■ WHAT IS BEING ASKED: Every line in the records below between the one holding "#571, due: Sep 16 -> Sep 23" and the one holding "#878, due: Sep 19 -> Sep 26", inclusive, is to be set down exactly; all other lines are to be left out.

■ INFORMATION SHOWN:
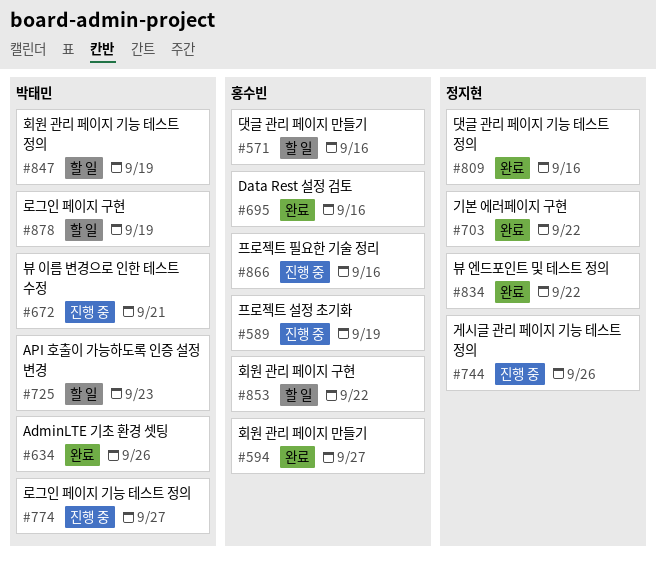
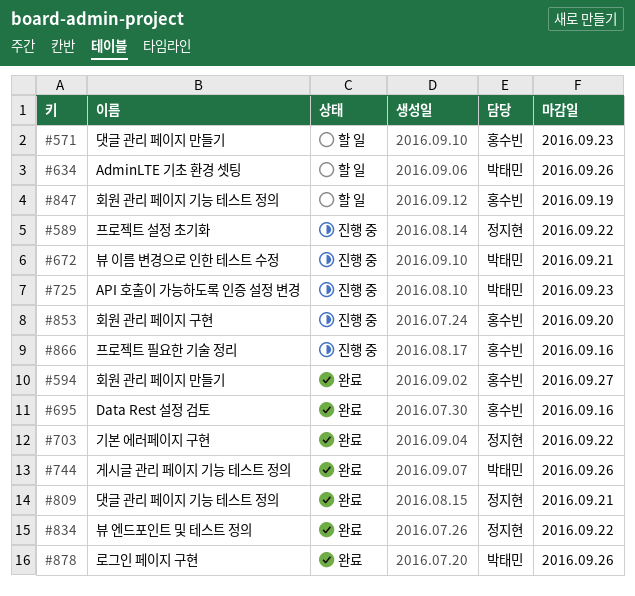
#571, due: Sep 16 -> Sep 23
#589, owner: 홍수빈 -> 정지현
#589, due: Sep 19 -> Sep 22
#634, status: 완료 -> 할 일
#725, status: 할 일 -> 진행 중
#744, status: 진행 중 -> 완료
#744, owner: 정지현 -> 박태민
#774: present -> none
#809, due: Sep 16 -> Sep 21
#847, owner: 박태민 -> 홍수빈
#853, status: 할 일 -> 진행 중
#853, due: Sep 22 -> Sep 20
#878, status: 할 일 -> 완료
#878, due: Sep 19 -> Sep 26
==
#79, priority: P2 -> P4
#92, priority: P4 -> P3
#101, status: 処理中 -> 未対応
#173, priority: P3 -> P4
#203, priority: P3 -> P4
==
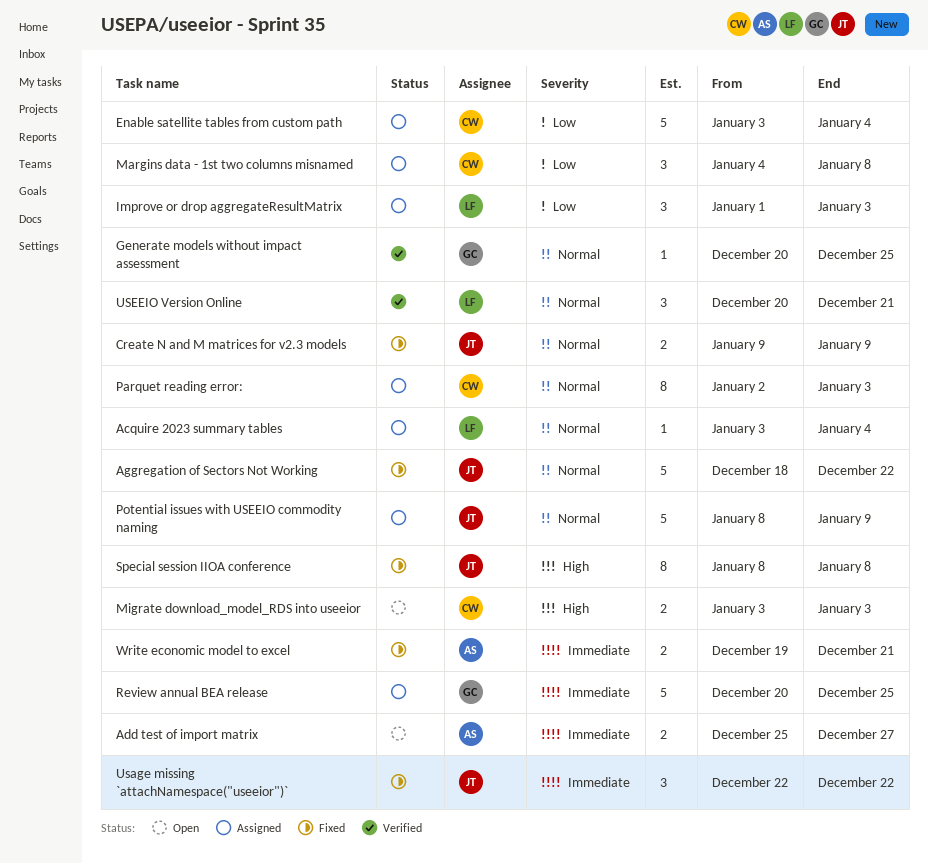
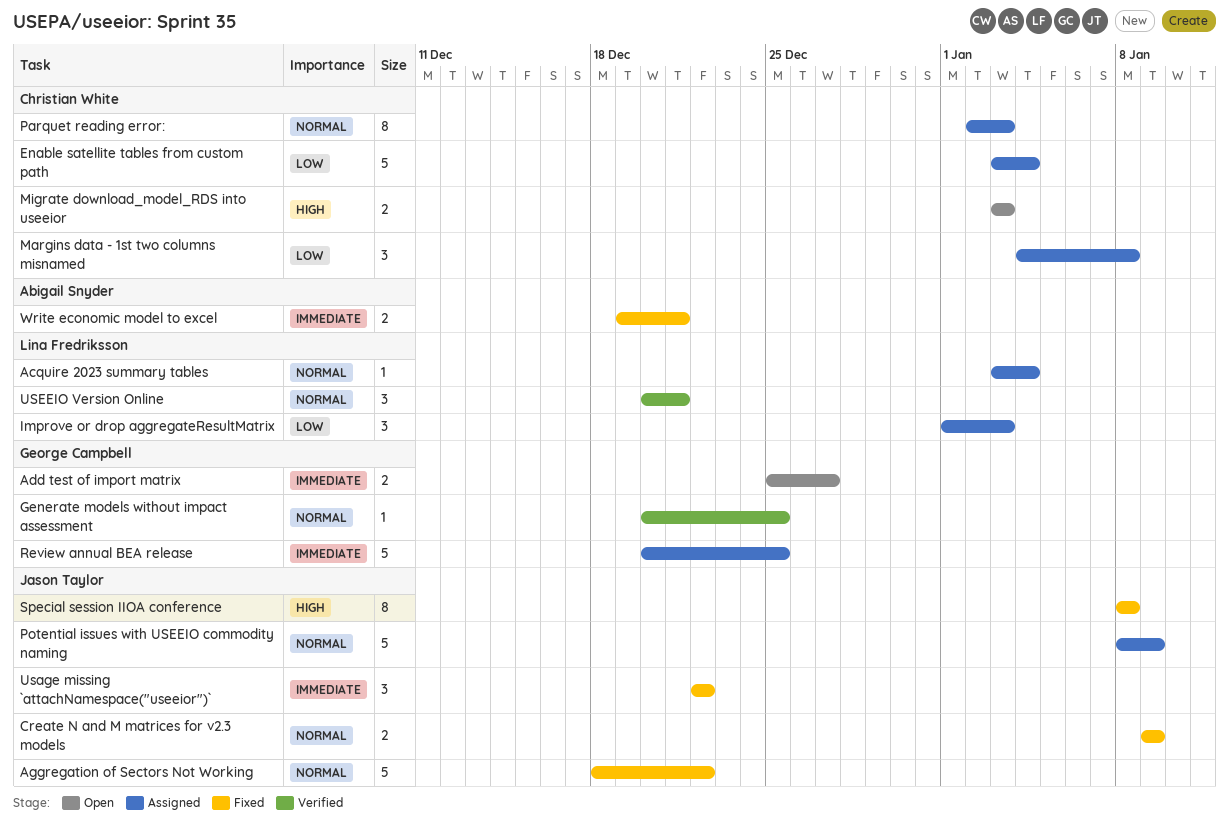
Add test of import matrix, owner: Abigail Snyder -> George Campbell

■ RESULT OF THE EXERCISE:
#571, due: Sep 16 -> Sep 23
#589, owner: 홍수빈 -> 정지현
#589, due: Sep 19 -> Sep 22
#634, status: 완료 -> 할 일
#725, status: 할 일 -> 진행 중
#744, status: 진행 중 -> 완료
#744, owner: 정지현 -> 박태민
#774: present -> none
#809, due: Sep 16 -> Sep 21
#847, owner: 박태민 -> 홍수빈
#853, status: 할 일 -> 진행 중
#853, due: Sep 22 -> Sep 20
#878, status: 할 일 -> 완료
#878, due: Sep 19 -> Sep 26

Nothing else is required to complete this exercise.